クラゲが沈んだせいで起こった大波が、港に押し寄せる。
堤防に腰かけたままだったトワがずぶ濡れになったのは、ちょっとした笑い話だ。
その夜は、アコーを挙げて大宴会が行われることになった。
宴会の資金は、アコーの港湾組合が持ってくれるらしい。
巨大クラゲの魔ヶ珠を引き揚げて、その資金に充てるという話だ。
後でミゴーに魔ヶ珠を回収させようと思っていた青志だが、人間が生身で潜って引き揚げると聞いたら、さすがに邪魔しようという気にはなれない。
サメみたいな凶悪なケモノがいるだろうと考えれば、生身で海に入るのは、自殺行為としか思えないからだ。
どうせ野球場並みの大きさのゴーレムなんて、青志にもオロチにも使えないだろうし、素直にあきらめることにする。
宴会に参加する前に一休みしようと、ルベウスの別邸に戻ると、屋敷の前に、お金のかかってそうな竜車が駐まっていた。
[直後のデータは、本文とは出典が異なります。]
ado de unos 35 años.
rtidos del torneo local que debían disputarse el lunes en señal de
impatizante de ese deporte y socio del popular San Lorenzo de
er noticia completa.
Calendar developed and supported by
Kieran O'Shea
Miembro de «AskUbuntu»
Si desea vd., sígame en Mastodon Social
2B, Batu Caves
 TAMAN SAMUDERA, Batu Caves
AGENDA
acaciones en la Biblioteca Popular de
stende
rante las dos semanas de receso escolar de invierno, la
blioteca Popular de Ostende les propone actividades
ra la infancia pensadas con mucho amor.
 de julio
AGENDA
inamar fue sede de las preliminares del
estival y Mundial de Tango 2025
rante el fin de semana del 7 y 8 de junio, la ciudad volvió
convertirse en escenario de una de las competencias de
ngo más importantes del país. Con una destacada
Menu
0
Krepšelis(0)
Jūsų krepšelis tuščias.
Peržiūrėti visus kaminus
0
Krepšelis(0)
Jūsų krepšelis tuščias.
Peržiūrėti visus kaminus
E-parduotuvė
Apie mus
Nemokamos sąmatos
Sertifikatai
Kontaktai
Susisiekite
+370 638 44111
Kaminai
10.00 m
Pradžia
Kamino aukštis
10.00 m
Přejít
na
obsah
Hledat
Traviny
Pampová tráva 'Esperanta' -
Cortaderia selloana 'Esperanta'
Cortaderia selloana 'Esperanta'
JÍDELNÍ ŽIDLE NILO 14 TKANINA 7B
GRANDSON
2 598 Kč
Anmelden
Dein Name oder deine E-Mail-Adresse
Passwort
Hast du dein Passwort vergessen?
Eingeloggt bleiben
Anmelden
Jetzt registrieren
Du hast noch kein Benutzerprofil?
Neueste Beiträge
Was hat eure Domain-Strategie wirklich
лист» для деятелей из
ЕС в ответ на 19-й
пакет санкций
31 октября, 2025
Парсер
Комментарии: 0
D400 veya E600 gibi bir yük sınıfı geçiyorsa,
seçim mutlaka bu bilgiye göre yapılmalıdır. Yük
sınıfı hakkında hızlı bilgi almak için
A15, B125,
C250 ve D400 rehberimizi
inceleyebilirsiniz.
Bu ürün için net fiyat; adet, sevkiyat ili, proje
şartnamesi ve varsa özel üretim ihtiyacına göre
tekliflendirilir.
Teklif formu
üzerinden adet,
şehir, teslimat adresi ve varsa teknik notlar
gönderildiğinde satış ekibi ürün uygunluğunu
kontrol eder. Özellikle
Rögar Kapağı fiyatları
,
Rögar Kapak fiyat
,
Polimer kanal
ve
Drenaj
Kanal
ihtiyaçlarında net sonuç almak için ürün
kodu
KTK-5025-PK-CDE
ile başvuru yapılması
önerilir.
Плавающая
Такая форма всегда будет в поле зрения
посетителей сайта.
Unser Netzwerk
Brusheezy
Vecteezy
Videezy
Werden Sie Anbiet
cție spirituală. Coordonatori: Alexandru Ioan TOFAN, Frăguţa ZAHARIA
見覚えのある竜車だ。温泉地で見たルベウスの一行が乗っていたものである。ただし、ルベウス本人が乗っていたものではない。侍女たちが乗っていた竜車だ。
「あ、お姉様が着いたのね!」
それを見たユカとトワが、はしゃぎながら駆け出した。
そう言えば、王都まで誰かを護衛することになっていたと、今更ながら思い出す青志。
どうやら、その護衛対象が到着したらしい。
ユカとトワに続いて屋敷内に入ると、入り口のホールに、見知った少女が立っていた。
キョウだ。
あいかわらずの黒いワンピース姿で、落ち着いた雰囲気を醸し出している。
「おかえりなさい、アオシさん」
「あれ? 護衛対象って、キョウのことだったの?」
「いえ。私は、ここまでの付き添い。護衛対象は、あちらよ」
ホールの階段を上がった廊下に、その人はいた。
吹き抜けになっているせいで、ホールから2階の廊下も見ることができる。
そこには、ユカたちに纏わりつかれながら、真っ白なワンピースを着た女性が立っていた。
恐ろしく美しい女である。
すらりとした長身。形良く突き出した胸。細くくびれたお腹。滑らかな曲線を描く腰。すらりと長い手足。スタイルは、完璧だ。
ゴクッと青志の咽が鳴る。
それが聞こえた訳でもないだろうが、女の視線が青志に向けられた。
肩までの長さのエメラルド色の髪は、手入れが行き届き、美しい光沢を放っている。
同じ色の瞳は、まさに宝石のようだ。
血色のいい桜色の唇は、下唇側が少しぽってりしていて、程良い色気がある。
美しかった。
こんな美しい女は見たことがないと、青志が思うほどに。
アイアン・メイデンやキョウたちも美しいが、残念ながら格が違う。
青志が知っている人間で、目の前の女に対抗できるとしたら、ウィンダぐらいであろう。ウィンダが、21世紀の日本式の手入れをすれば・・・。
あれ?
美女の美しい瞳が自分を睨みつけているのを見たと同時に、青志は美女の正体に気が付いた。
ウィンダ=デル=モウゴスタ。
それはまさに、キョウたちによって、更に美しく生まれ変わったウィンダであった。